Definition
Latency is the time delay between when an audio signal is sent and when it's actually heard. It's measured in milliseconds (ms), and in a studio context, even small amounts of it can affect the way you work, particularly when recording live instruments or vocals through a DAW.
Latency and Your Kali Monitors
Kali monitors include onboard Digital Signal Processing (DSP) — the engine responsible for each speaker's EQ voicing, crossover(s), limiters, and protection circuitry. The LP and IN-Series DSP runs at 48kHz / 24-bit, which means your audio signal is converted from analog to digital, processed, and converted back to analog before it reaches your ears.
Kali monitors introduce less than 3ms of latency from input to output. To put that in perspective, sound travels approximately one meter per 3ms through air, meaning the DSP latency is roughly equivalent to sitting about one meter further from your speakers. At a normal listening position, it's effectively imperceptible.
Does It Matter in Practice?
For mixing, mastering, and general playback - not at all. And 3ms is well below the threshold of audible perception in a monitoring context.

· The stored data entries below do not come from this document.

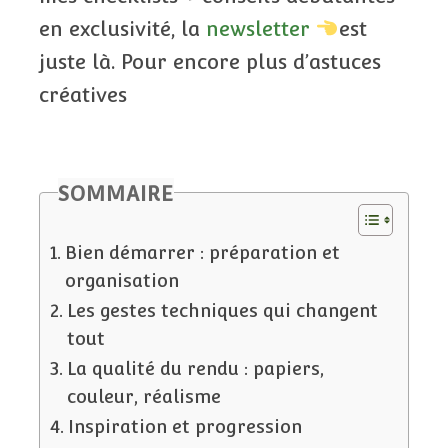
en exclusivité, la
newsletter
est
juste là. Pour encore plus d’astuces
créatives
SOMMAIRE
Bien démarrer : préparation et
organisation
Les gestes techniques qui changent
tout
La qualité du rendu : papiers,
couleur, réalisme
Inspiration et progression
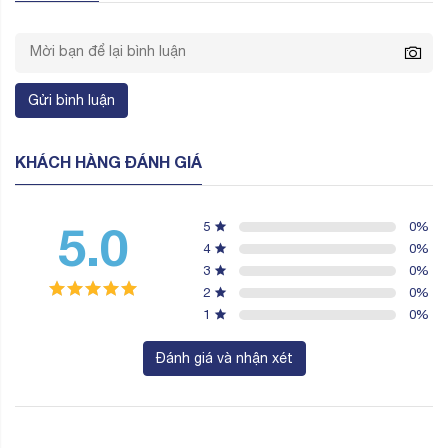
Gửi bình luận
KHÁCH HÀNG ĐÁNH GIÁ
5.0
5
0
%
4
0
%
3
0
%
2
0
%
1
0
%
Đánh giá và nhận xét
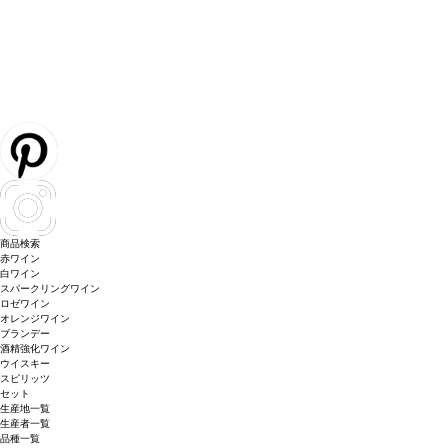
商品検索
赤ワイン
白ワイン
スパークリングワイン
ロゼワイン
オレンジワイン
ブランデー
酒精強化ワイン
ウイスキー
スピリッツ
セット
生産地一覧
生産者一覧
品種一覧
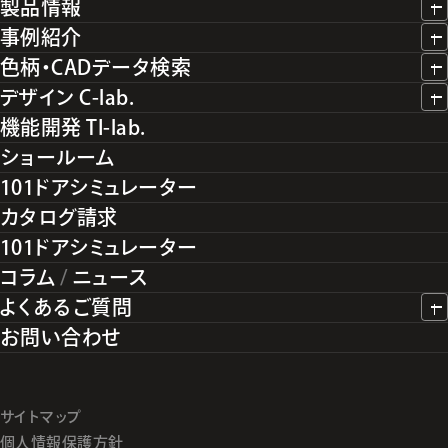
製品情報
事例紹介
色柄・CADデータ検索
デザイン C-lab.
機能開発 TI-lab.
ショールーム
101ドアシミュレーター
カタログ請求
101ドアシミュレーター
コラム
/
ニュース
よくあるご質問
お問い合わせ
サイトマップ
個人情報保護方針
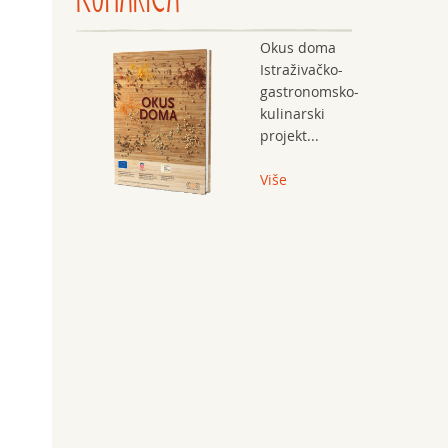
Okus doma
Istraživačko-
gastronomsko-
kulinarski
projekt...
Više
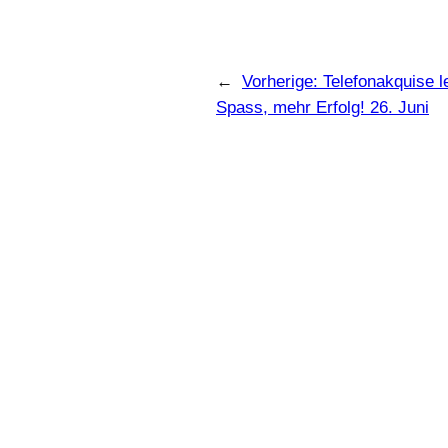
←
Vorherige:
Telefonakquise 
Spass, mehr Erfolg! 26. Juni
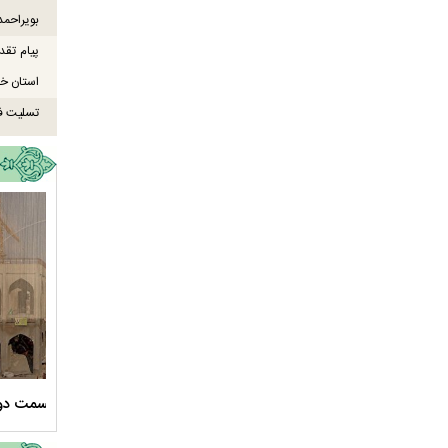
بویراحمد
پیام تقد
استان خو
تسلیت ف
سلام الله علیها
مستند بلند - تارعشق، پود ارادت - قسمت دوم
نماهنگ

Pro tip: If you're recording a live performance or tracking vocals and things feel sluggish or "swimmy," try bypassing non-essential plugins on your monitoring chain during the take. Heavy processors like reverbs and multi-band compressors can stack up latency. Most DAWs have a low-latency monitoring mode for this reason! Save the heavy processing for mixdown, where latency stops being a real-time problem altogether.
Latency Concerns
If latency is a concern in your setup, it's worth knowing that your monitors are very unlikely to be the culprit. The far more common sources of meaningful latency are your audio interface's buffer size, your DAW's processing overhead, and your USB or audio drivers. These variables can add far more latency than any active monitor.